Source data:
[Start of Attachment]

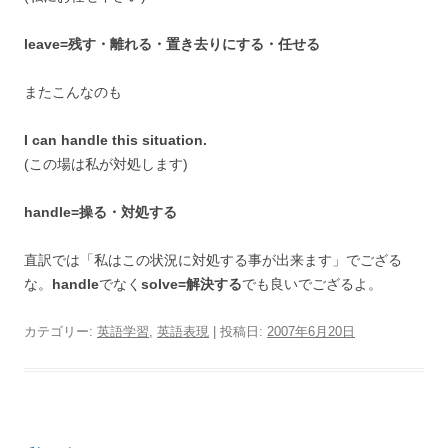
leave=残す・離れる・置き去りにする・任せる
またこんなのも
I can handle this situation.
(この場は私が対処します)
handle=操る・対処する
直訳では「私はこの状況に対処する事が出来ます」でござる
な。
handle
でなく
solve=解決する
でも良いでござるよ。
カテゴリー:
英語学習
,
英語表現
| 投稿日:
2007年6月20日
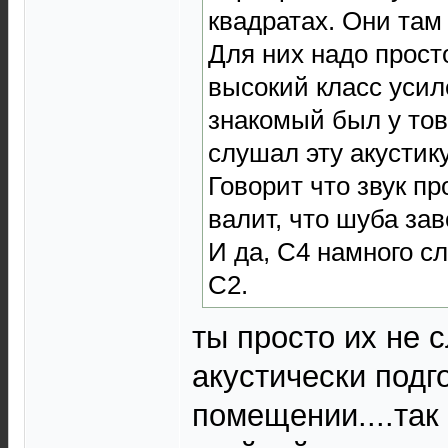
квадратах. Они там 
Для них надо прос
высокий класс усил
знакомый был у тов
слушал эту акустику
Говорит что звук пр
валит, что шуба за
И да, С4 намного с
С2.
ты просто их не 
акустически подг
помещении....так 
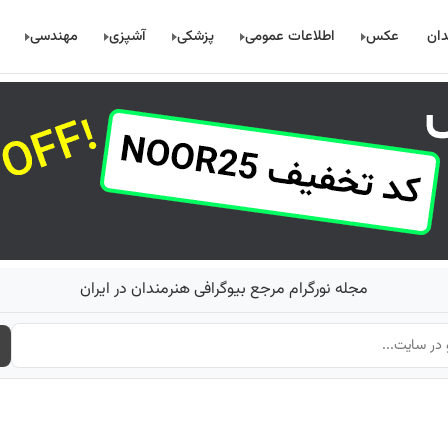
دان
عکس
اطلاعات عمومی
پزشکی
آشپزی
مهندسی
مجله نورگرام مرجع بیوگرافی هنرمندان در ایران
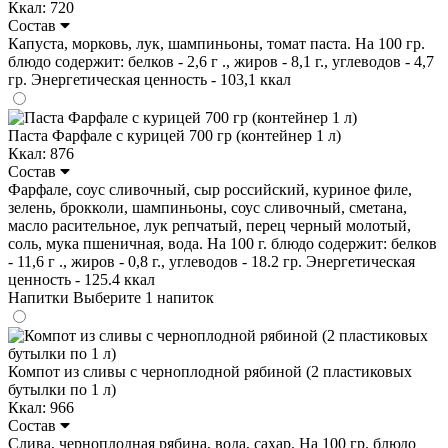
Ккал: 720
Состав
Капуста, морковь, лук, шампиньоны, томат паста. На 100 гр.
блюдо содержит: белков - 2,6 г ., жиров - 8,1 г., углеводов - 4,7
гр. Энергетическая ценность - 103,1 ккал
Паста Фарфале с курицей 700 гр (контейнер 1 л)
Ккал: 876
Состав
Фарфале, соус сливочный, сыр российский, куриное филе,
зелень, брокколи, шампиньоны, соус сливочный, сметана,
масло расительное, лук репчатый, перец черный молотый,
соль, мука пшеничная, вода. На 100 г. блюдо содержит: белков
- 11,6 г ., жиров - 0,8 г., углеводов - 18.2 гр. Энергетическая
ценность - 125.4 ккал
Напитки
Выберите 1 напиток
Компот из сливы с черноплодной рябиной (2 пластиковых
бутылки по 1 л)
Ккал: 966
Состав
Слива, черноплодная рябина, вода, сахар. На 100 гр. блюдо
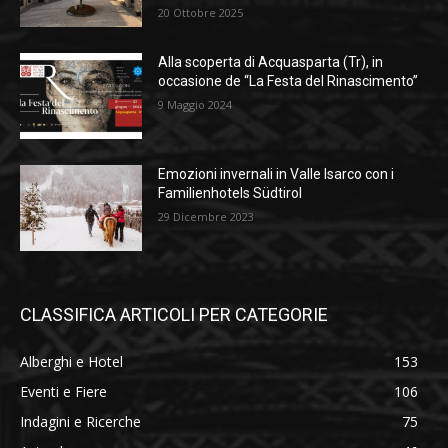
20 Ottobre 2025
Alla scoperta di Acquasparta (Tr), in
occasione de “La Festa del Rinascimento”
9 Maggio 2024
Emozioni invernali in Valle Isarco con i
Familienhotels Südtirol
29 Dicembre 2023
CLASSIFICA ARTICOLI PER CATEGORIE
Alberghi e Hotel
153
Eventi e Fiere
106
Indagini e Ricerche
75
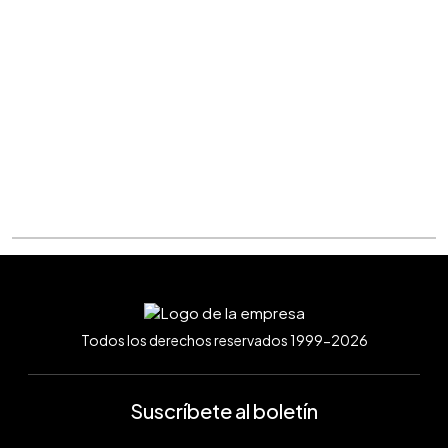
Todos los derechos reservados 1999-2026
Suscríbete al boletín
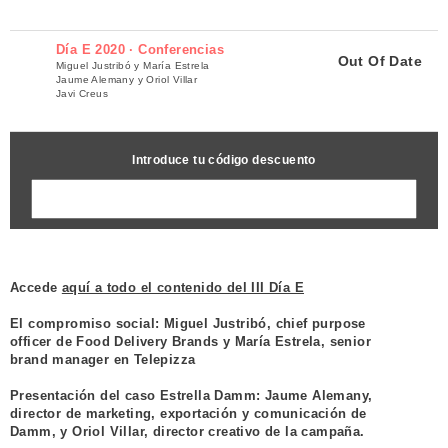
Día E 2020 · Conferencias
Out Of Date
Miguel Justribó y María Estrela
Jaume Alemany y Oriol Villar
Javi Creus
Introduce tu código descuento
Accede
aquí a todo el contenido del III Día E
El compromiso social:
Miguel Justribó
, chief purpose
officer de Food Delivery Brands y
María Estrela
, senior
brand manager en Telepizza
Presentación del caso Estrella Damm:
Jaume Alemany
,
director de marketing, exportación y comunicación de
Damm, y
Oriol Villar
, director creativo de la campaña.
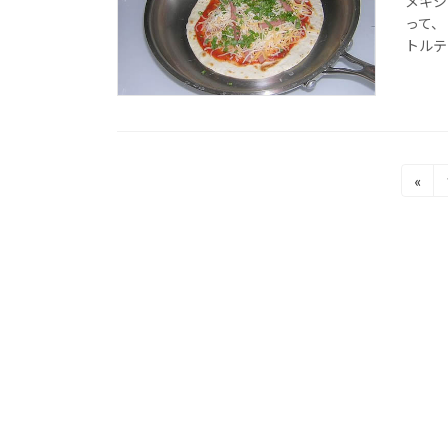
メキシ
って、
トルテ
投
«
稿
の
ペ
ー
ジ
送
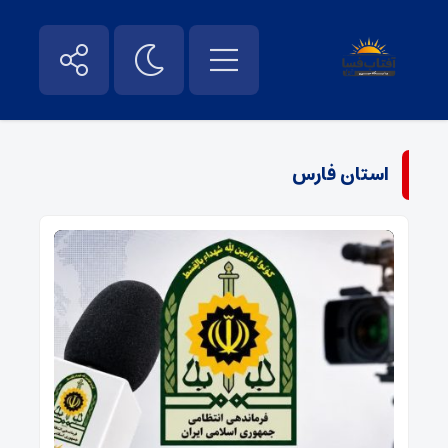
استان فارس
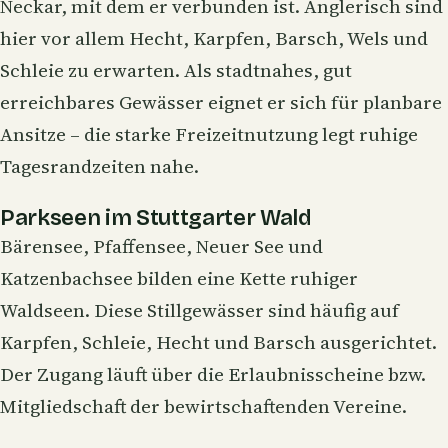
Neckar, mit dem er verbunden ist. Anglerisch sind
hier vor allem Hecht, Karpfen, Barsch, Wels und
Schleie
zu erwarten. Als stadtnahes, gut
erreichbares Gewässer eignet er sich für planbare
Ansitze – die starke Freizeitnutzung legt ruhige
Tagesrandzeiten nahe.
Parkseen im Stuttgarter Wald
Bärensee, Pfaffensee, Neuer See und
Katzenbachsee bilden eine Kette ruhiger
Waldseen. Diese Stillgewässer sind häufig auf
Karpfen, Schleie, Hecht und Barsch ausgerichtet.
Der Zugang läuft über die Erlaubnisscheine bzw.
Mitgliedschaft der bewirtschaftenden Vereine.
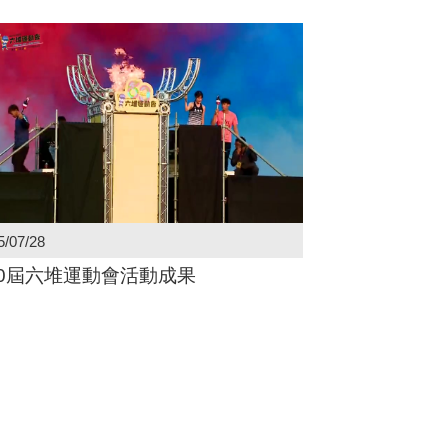
5/07/28
60屆六堆運動會活動成果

[End of Attachment]

*Exercise goal*: Could you restate every record above word for word, dropping the pictures?

*Written reply*:
leave=残す・離れる・置き去りにする・任せる
またこんなのも
I can handle this situation.
(この場は私が対処します)
handle=操る・対処する
直訳では「私はこの状況に対処する事が出来ます」でござる
な。
handle
でなく
solve=解決する
でも良いでござるよ。
カテゴリー:
英語学習
,
英語表現
| 投稿日:
2007年6月20日
квадратах. Они там 
Для них надо прос
высокий класс усил
знакомый был у тов
слушал эту акустику
Говорит что звук пр
валит, что шуба за
И да, С4 намного с
С2.
ты просто их не 
акустически подг
помещении....так 
دان
عکس
اطلاعات عمومی
پزشکی
آشپزی
مهندسی
مجله نورگرام مرجع بیوگرافی هنرمندان در ایران
Ккал: 720
Состав
Капуста, морковь, лук, шампиньоны, томат паста. На 100 гр.
блюдо содержит: белков - 2,6 г ., жиров - 8,1 г., углеводов - 4,7
гр. Энергетическая ценность - 103,1 ккал
Паста Фарфале с курицей 700 гр (контейнер 1 л)
Ккал: 876
Состав
Фарфале, соус сливочный, сыр российский, куриное филе,
зелень, брокколи, шампиньоны, соус сливочный, сметана,
масло расительное, лук репчатый, перец черный молотый,
соль, мука пшеничная, вода. На 100 г. блюдо содержит: белков
- 11,6 г ., жиров - 0,8 г., углеводов - 18.2 гр. Энергетическая
ценность - 125.4 ккал
Напитки
Выберите 1 напиток
Компот из сливы с черноплодной рябиной (2 пластиковых
бутылки по 1 л)
Ккал: 966
Состав
Слива, черноплодная рябина, вода, сахар. На 100 гр. блюдо
20 Ottobre 2025
Alla scoperta di Acquasparta (Tr), in
occasione de “La Festa del Rinascimento”
9 Maggio 2024
Emozioni invernali in Valle Isarco con i
Familienhotels Südtirol
29 Dicembre 2023
CLASSIFICA ARTICOLI PER CATEGORIE
Alberghi e Hotel
153
Eventi e Fiere
106
Indagini e Ricerche
75
Todos los derechos reservados 1999-2026
Suscríbete al boletín
Día E 2020 · Conferencias
Out Of Date
Miguel Justribó y María Estrela
Jaume Alemany y Oriol Villar
Javi Creus
Introduce tu código descuento
Accede
aquí a todo el contenido del III Día E
El compromiso social:
Miguel Justribó
, chief purpose
officer de Food Delivery Brands y
María Estrela
, senior
brand manager en Telepizza
Presentación del caso Estrella Damm:
Jaume Alemany
,
director de marketing, exportación y comunicación de
Damm, y
Oriol Villar
, director creativo de la campaña.
メキシ
って、
トルテ
投
«
稿
の
ペ
ー
ジ
送
استان فارس
Neckar, mit dem er verbunden ist. Anglerisch sind
hier vor allem Hecht, Karpfen, Barsch, Wels und
Schleie
zu erwarten. Als stadtnahes, gut
erreichbares Gewässer eignet er sich für planbare
Ansitze – die starke Freizeitnutzung legt ruhige
Tagesrandzeiten nahe.
Parkseen im Stuttgarter Wald
Bärensee, Pfaffensee, Neuer See und
Katzenbachsee bilden eine Kette ruhiger
Waldseen. Diese Stillgewässer sind häufig auf
Karpfen, Schleie, Hecht und Barsch ausgerichtet.
Der Zugang läuft über die Erlaubnisscheine bzw.
Mitgliedschaft der bewirtschaftenden Vereine.
5/07/28
60屆六堆運動會活動成果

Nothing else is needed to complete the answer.